- _Assignment_: What lines of the data hold the string "middle"? Copy them all.

- _Data shown_:

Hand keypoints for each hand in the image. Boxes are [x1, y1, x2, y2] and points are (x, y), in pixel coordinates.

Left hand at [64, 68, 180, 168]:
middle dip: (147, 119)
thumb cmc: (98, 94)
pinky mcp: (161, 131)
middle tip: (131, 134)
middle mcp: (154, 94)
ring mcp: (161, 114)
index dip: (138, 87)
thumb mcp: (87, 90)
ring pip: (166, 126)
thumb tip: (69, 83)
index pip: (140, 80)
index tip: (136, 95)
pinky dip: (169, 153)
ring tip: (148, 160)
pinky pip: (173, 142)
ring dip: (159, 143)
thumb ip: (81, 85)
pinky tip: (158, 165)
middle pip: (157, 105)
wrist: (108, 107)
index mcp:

- _Reply_:
middle dip: (147, 119)
middle tip: (131, 134)
middle mcp: (154, 94)
middle pip: (157, 105)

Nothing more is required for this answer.